(Team Singapore's Loh Kean Yew. Photo Credit: Sport Singapore/ Lim Weixiang)


By May Chen

Fans, both those at home and even local spectators at the Bac Giang Gymnasium, hoped for it. Sports officials desired it. The nation pined for it – and has done so for almost 40 years now. 

Ultimately, though, no one wanted to win more than the world champion himself. 

Loh Kean Yew fell short of gold on Sunday (May 22), losing 21-13, 21-13 to Thailand’s Kunlavut Vitidsarn (2nd seed) to settle for silver at the Hanoi SEA Games. 


(Team Singapore's Loh Kean Yew with his 2nd straight Men's Singles Silver at the SEA Games. Photo Credit: Sport Singapore/ Lim Weixiang)


It is the 24-year-old’s second straight runner-up finish at the biennial Games, and his third medal in this event. He had won bronze on his debut at the 2015 edition at home. 

Speaking to the media after he was awarded the silver medal, he mentioned disappointment, but he also mentioned something else more: fatigue.

He said: “I’m a little disappointed. I think I could’ve played better, so there are some regrets. My opponent was more prepared than me today. I think I can definitely play better than this. I’m feeling quite tired.” 

Kean Yew is known on the professional circuit for not just the quality of his shots, but the speed at which he delivers them. But on the day he needed his quick feet to send him to the top of the podium as he carried the hopes of a nation, his legs just could not carry him fast enough. 


(Team Singapore's Loh Kean Yew. Photo Credit: Sport Singapore/ Lim Weixiang)

Little wonder, given the punishing schedule the Singaporean has been through in recent weeks.
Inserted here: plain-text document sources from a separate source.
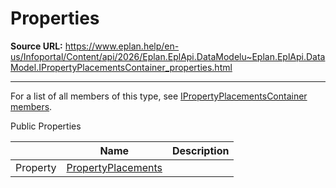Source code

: # Properties

**Source URL:** https://www.eplan.help/en-us/Infoportal/Content/api/2026/Eplan.EplApi.DataModelu~Eplan.EplApi.DataModel.IPropertyPlacementsContainer_properties.html

---

For a list of all members of this type, see [IPropertyPlacementsContainer members](Eplan.EplApi.DataModelu~Eplan.EplApi.DataModel.IPropertyPlacementsContainer_members.html).

Public Properties

|  | Name | Description |
| --- | --- | --- |
| Property | [PropertyPlacements](Eplan.EplApi.DataModelu~Eplan.EplApi.DataModel.IPropertyPlacementsContainer~PropertyPlacements.html) |  |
While his opponents opted to take a break from the SEA Games after their exertions at the Thomas Cup, which were held in Bangkok until May 15, the 24 year old shuttler featured heavily in the tournament before travelling to Vietnam for the Games. 

SEA Games defending champion and world No. 6 Lee Zii Jia of Malaysia, world No. 5 Anthony Ginting of Indonesia, as well as 2017 Games champion and world No. 8 Jonatan Christie all gave Hanoi a miss.

Said Kean Yew: “Definitely, I’m tired. My opponent was also tired, but I think he managed it better than me. (It’s) more of fatigue. I still did my best and I tried to overcome my fatigue. I gave it my all and fought until the end. It just wasn’t enough. It’s been a good run. Time for a little break, and back to training after that.”

The result means Singapore will continue its wait for a men’s singles champion. Wong Shoon Keat’s victory in 1983 remains the Republic’s only triumph in this event. 


(Team Singapore's Loh Kean Yew. Photo Credit: Sport Singapore/ Lim Weixiang)


Apart from Kean Yew's silver, the badminton team also won 5 bronzes: in the men’s and women’s doubles, men’s singles, men’s and women’s team events.

Said Singapore Badminton Association technical director Martin Andrew: “The SEA Games in badminton is a hard competition. We have some of the world’s badminton ‘powerhouses’ in Southeast Asia. It means that even their second teams are a strong prospect.  

“Every competitive match gives players crucial learning points, as long as they aim for the best level of performance. I’m confident that players have done this and as long as they debrief effectively with their coaches, then they can have good learning experiences which will be useful for future tournaments.”